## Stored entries
● ● ● ● ●
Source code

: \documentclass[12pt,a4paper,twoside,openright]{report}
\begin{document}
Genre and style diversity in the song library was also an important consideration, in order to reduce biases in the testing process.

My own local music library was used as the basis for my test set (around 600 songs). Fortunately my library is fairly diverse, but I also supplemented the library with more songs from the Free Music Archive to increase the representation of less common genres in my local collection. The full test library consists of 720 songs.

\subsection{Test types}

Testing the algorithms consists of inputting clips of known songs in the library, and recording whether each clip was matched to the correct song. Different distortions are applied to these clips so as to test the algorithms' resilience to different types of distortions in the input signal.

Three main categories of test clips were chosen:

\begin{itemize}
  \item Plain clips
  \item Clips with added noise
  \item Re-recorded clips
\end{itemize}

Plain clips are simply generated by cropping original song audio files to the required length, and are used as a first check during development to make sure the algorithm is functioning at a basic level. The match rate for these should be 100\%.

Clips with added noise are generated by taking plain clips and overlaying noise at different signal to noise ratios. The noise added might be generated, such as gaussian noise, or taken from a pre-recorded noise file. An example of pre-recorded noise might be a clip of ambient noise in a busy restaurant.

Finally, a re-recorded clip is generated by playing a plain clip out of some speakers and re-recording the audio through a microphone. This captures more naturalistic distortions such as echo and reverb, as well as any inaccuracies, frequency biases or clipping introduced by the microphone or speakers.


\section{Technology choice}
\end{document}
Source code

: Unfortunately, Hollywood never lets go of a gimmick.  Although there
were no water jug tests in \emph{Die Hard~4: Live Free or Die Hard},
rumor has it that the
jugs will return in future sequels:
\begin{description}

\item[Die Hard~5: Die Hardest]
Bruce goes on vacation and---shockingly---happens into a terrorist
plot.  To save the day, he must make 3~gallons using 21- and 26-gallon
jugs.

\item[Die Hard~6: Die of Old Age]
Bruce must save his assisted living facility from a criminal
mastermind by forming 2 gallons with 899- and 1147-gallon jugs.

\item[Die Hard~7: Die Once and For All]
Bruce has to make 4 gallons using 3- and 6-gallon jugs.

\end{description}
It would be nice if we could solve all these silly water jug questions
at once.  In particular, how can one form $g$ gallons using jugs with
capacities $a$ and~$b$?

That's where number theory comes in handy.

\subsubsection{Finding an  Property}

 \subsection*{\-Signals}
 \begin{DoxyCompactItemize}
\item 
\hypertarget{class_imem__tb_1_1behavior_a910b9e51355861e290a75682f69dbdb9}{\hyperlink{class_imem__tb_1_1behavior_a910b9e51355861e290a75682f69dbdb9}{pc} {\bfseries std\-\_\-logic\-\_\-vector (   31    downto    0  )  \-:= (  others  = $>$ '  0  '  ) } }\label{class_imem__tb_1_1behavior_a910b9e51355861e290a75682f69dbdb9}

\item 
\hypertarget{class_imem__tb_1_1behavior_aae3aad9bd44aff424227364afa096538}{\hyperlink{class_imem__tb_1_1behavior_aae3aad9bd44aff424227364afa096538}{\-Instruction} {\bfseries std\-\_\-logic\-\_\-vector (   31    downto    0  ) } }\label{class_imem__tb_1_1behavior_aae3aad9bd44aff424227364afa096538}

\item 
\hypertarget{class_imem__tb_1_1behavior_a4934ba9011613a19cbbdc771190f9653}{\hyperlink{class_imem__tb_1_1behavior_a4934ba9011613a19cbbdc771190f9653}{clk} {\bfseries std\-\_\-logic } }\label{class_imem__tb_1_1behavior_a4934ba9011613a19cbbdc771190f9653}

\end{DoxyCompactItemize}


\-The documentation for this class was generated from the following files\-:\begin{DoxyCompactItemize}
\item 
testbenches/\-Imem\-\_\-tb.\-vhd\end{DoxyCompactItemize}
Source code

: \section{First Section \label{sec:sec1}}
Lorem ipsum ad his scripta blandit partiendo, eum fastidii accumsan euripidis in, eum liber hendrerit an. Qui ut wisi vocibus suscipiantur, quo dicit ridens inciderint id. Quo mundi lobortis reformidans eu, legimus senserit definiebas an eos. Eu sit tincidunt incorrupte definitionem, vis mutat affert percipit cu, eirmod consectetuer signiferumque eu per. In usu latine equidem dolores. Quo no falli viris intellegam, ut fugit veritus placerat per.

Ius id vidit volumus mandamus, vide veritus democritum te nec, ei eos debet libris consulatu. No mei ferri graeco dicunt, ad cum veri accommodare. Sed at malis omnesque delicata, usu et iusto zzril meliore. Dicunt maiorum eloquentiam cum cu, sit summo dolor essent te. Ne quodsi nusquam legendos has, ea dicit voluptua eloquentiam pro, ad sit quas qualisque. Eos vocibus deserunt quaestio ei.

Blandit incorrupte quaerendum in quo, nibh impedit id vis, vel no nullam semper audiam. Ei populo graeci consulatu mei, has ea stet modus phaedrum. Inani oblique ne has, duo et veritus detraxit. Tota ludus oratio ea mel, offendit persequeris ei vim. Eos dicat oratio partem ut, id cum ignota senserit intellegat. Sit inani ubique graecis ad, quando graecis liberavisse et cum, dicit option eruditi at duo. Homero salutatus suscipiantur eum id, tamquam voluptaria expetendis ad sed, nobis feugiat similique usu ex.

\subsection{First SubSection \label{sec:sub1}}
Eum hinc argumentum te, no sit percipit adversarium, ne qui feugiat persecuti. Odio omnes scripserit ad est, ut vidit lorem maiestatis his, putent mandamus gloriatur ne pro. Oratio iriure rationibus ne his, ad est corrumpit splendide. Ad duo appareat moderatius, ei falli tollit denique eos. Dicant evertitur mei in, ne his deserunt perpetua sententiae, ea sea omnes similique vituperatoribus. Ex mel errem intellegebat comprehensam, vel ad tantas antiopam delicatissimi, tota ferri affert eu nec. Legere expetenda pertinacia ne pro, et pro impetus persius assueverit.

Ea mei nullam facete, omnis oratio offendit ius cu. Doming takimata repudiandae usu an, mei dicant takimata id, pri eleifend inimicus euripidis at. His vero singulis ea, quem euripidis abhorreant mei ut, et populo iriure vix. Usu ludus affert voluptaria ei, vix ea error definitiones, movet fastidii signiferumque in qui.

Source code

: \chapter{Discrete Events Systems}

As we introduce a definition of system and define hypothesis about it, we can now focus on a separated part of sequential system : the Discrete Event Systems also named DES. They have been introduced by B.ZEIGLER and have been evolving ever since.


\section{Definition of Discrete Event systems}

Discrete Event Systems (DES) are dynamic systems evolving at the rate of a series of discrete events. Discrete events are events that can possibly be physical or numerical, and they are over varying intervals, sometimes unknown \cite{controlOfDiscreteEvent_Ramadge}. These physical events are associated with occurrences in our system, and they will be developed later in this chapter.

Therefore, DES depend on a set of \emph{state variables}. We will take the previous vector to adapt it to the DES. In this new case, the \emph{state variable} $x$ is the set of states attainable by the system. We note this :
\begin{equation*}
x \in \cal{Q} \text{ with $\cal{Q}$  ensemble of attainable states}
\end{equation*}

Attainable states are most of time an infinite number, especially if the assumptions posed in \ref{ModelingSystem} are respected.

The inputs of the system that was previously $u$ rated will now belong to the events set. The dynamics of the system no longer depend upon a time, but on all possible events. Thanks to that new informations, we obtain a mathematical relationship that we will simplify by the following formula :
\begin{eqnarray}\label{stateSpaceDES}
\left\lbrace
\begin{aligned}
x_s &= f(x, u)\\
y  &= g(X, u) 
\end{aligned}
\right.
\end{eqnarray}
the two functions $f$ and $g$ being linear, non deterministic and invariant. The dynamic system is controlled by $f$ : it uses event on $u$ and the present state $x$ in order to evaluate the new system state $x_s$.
● ● ● ● ●
Extract every record and return it verbatim.

## WRITTEN RESPONSE
Source code

: \documentclass[12pt,a4paper,twoside,openright]{report}
\begin{document}
Genre and style diversity in the song library was also an important consideration, in order to reduce biases in the testing process.

My own local music library was used as the basis for my test set (around 600 songs). Fortunately my library is fairly diverse, but I also supplemented the library with more songs from the Free Music Archive to increase the representation of less common genres in my local collection. The full test library consists of 720 songs.

\subsection{Test types}

Testing the algorithms consists of inputting clips of known songs in the library, and recording whether each clip was matched to the correct song. Different distortions are applied to these clips so as to test the algorithms' resilience to different types of distortions in the input signal.

Three main categories of test clips were chosen:

\begin{itemize}
  \item Plain clips
  \item Clips with added noise
  \item Re-recorded clips
\end{itemize}

Plain clips are simply generated by cropping original song audio files to the required length, and are used as a first check during development to make sure the algorithm is functioning at a basic level. The match rate for these should be 100\%.

Clips with added noise are generated by taking plain clips and overlaying noise at different signal to noise ratios. The noise added might be generated, such as gaussian noise, or taken from a pre-recorded noise file. An example of pre-recorded noise might be a clip of ambient noise in a busy restaurant.

Finally, a re-recorded clip is generated by playing a plain clip out of some speakers and re-recording the audio through a microphone. This captures more naturalistic distortions such as echo and reverb, as well as any inaccuracies, frequency biases or clipping introduced by the microphone or speakers.


\section{Technology choice}
\end{document}
Source code

: Unfortunately, Hollywood never lets go of a gimmick.  Although there
were no water jug tests in \emph{Die Hard~4: Live Free or Die Hard},
rumor has it that the
jugs will return in future sequels:
\begin{description}

\item[Die Hard~5: Die Hardest]
Bruce goes on vacation and---shockingly---happens into a terrorist
plot.  To save the day, he must make 3~gallons using 21- and 26-gallon
jugs.

\item[Die Hard~6: Die of Old Age]
Bruce must save his assisted living facility from a criminal
mastermind by forming 2 gallons with 899- and 1147-gallon jugs.

\item[Die Hard~7: Die Once and For All]
Bruce has to make 4 gallons using 3- and 6-gallon jugs.

\end{description}
It would be nice if we could solve all these silly water jug questions
at once.  In particular, how can one form $g$ gallons using jugs with
capacities $a$ and~$b$?

That's where number theory comes in handy.

\subsubsection{Finding an  Property}

 \subsection*{\-Signals}
 \begin{DoxyCompactItemize}
\item 
\hypertarget{class_imem__tb_1_1behavior_a910b9e51355861e290a75682f69dbdb9}{\hyperlink{class_imem__tb_1_1behavior_a910b9e51355861e290a75682f69dbdb9}{pc} {\bfseries std\-\_\-logic\-\_\-vector (   31    downto    0  )  \-:= (  others  = $>$ '  0  '  ) } }\label{class_imem__tb_1_1behavior_a910b9e51355861e290a75682f69dbdb9}

\item 
\hypertarget{class_imem__tb_1_1behavior_aae3aad9bd44aff424227364afa096538}{\hyperlink{class_imem__tb_1_1behavior_aae3aad9bd44aff424227364afa096538}{\-Instruction} {\bfseries std\-\_\-logic\-\_\-vector (   31    downto    0  ) } }\label{class_imem__tb_1_1behavior_aae3aad9bd44aff424227364afa096538}

\item 
\hypertarget{class_imem__tb_1_1behavior_a4934ba9011613a19cbbdc771190f9653}{\hyperlink{class_imem__tb_1_1behavior_a4934ba9011613a19cbbdc771190f9653}{clk} {\bfseries std\-\_\-logic } }\label{class_imem__tb_1_1behavior_a4934ba9011613a19cbbdc771190f9653}

\end{DoxyCompactItemize}


\-The documentation for this class was generated from the following files\-:\begin{DoxyCompactItemize}
\item 
testbenches/\-Imem\-\_\-tb.\-vhd\end{DoxyCompactItemize}
Source code

: \section{First Section \label{sec:sec1}}
Lorem ipsum ad his scripta blandit partiendo, eum fastidii accumsan euripidis in, eum liber hendrerit an. Qui ut wisi vocibus suscipiantur, quo dicit ridens inciderint id. Quo mundi lobortis reformidans eu, legimus senserit definiebas an eos. Eu sit tincidunt incorrupte definitionem, vis mutat affert percipit cu, eirmod consectetuer signiferumque eu per. In usu latine equidem dolores. Quo no falli viris intellegam, ut fugit veritus placerat per.

Ius id vidit volumus mandamus, vide veritus democritum te nec, ei eos debet libris consulatu. No mei ferri graeco dicunt, ad cum veri accommodare. Sed at malis omnesque delicata, usu et iusto zzril meliore. Dicunt maiorum eloquentiam cum cu, sit summo dolor essent te. Ne quodsi nusquam legendos has, ea dicit voluptua eloquentiam pro, ad sit quas qualisque. Eos vocibus deserunt quaestio ei.

Blandit incorrupte quaerendum in quo, nibh impedit id vis, vel no nullam semper audiam. Ei populo graeci consulatu mei, has ea stet modus phaedrum. Inani oblique ne has, duo et veritus detraxit. Tota ludus oratio ea mel, offendit persequeris ei vim. Eos dicat oratio partem ut, id cum ignota senserit intellegat. Sit inani ubique graecis ad, quando graecis liberavisse et cum, dicit option eruditi at duo. Homero salutatus suscipiantur eum id, tamquam voluptaria expetendis ad sed, nobis feugiat similique usu ex.

\subsection{First SubSection \label{sec:sub1}}
Eum hinc argumentum te, no sit percipit adversarium, ne qui feugiat persecuti. Odio omnes scripserit ad est, ut vidit lorem maiestatis his, putent mandamus gloriatur ne pro. Oratio iriure rationibus ne his, ad est corrumpit splendide. Ad duo appareat moderatius, ei falli tollit denique eos. Dicant evertitur mei in, ne his deserunt perpetua sententiae, ea sea omnes similique vituperatoribus. Ex mel errem intellegebat comprehensam, vel ad tantas antiopam delicatissimi, tota ferri affert eu nec. Legere expetenda pertinacia ne pro, et pro impetus persius assueverit.

Ea mei nullam facete, omnis oratio offendit ius cu. Doming takimata repudiandae usu an, mei dicant takimata id, pri eleifend inimicus euripidis at. His vero singulis ea, quem euripidis abhorreant mei ut, et populo iriure vix. Usu ludus affert voluptaria ei, vix ea error definitiones, movet fastidii signiferumque in qui.

Source code

: \chapter{Discrete Events Systems}

As we introduce a definition of system and define hypothesis about it, we can now focus on a separated part of sequential system : the Discrete Event Systems also named DES. They have been introduced by B.ZEIGLER and have been evolving ever since.


\section{Definition of Discrete Event systems}

Discrete Event Systems (DES) are dynamic systems evolving at the rate of a series of discrete events. Discrete events are events that can possibly be physical or numerical, and they are over varying intervals, sometimes unknown \cite{controlOfDiscreteEvent_Ramadge}. These physical events are associated with occurrences in our system, and they will be developed later in this chapter.

Therefore, DES depend on a set of \emph{state variables}. We will take the previous vector to adapt it to the DES. In this new case, the \emph{state variable} $x$ is the set of states attainable by the system. We note this :
\begin{equation*}
x \in \cal{Q} \text{ with $\cal{Q}$  ensemble of attainable states}
\end{equation*}

Attainable states are most of time an infinite number, especially if the assumptions posed in \ref{ModelingSystem} are respected.

The inputs of the system that was previously $u$ rated will now belong to the events set. The dynamics of the system no longer depend upon a time, but on all possible events. Thanks to that new informations, we obtain a mathematical relationship that we will simplify by the following formula :
\begin{eqnarray}\label{stateSpaceDES}
\left\lbrace
\begin{aligned}
x_s &= f(x, u)\\
y  &= g(X, u) 
\end{aligned}
\right.
\end{eqnarray}
the two functions $f$ and $g$ being linear, non deterministic and invariant. The dynamic system is controlled by $f$ : it uses event on $u$ and the present state $x$ in order to evaluate the new system state $x_s$.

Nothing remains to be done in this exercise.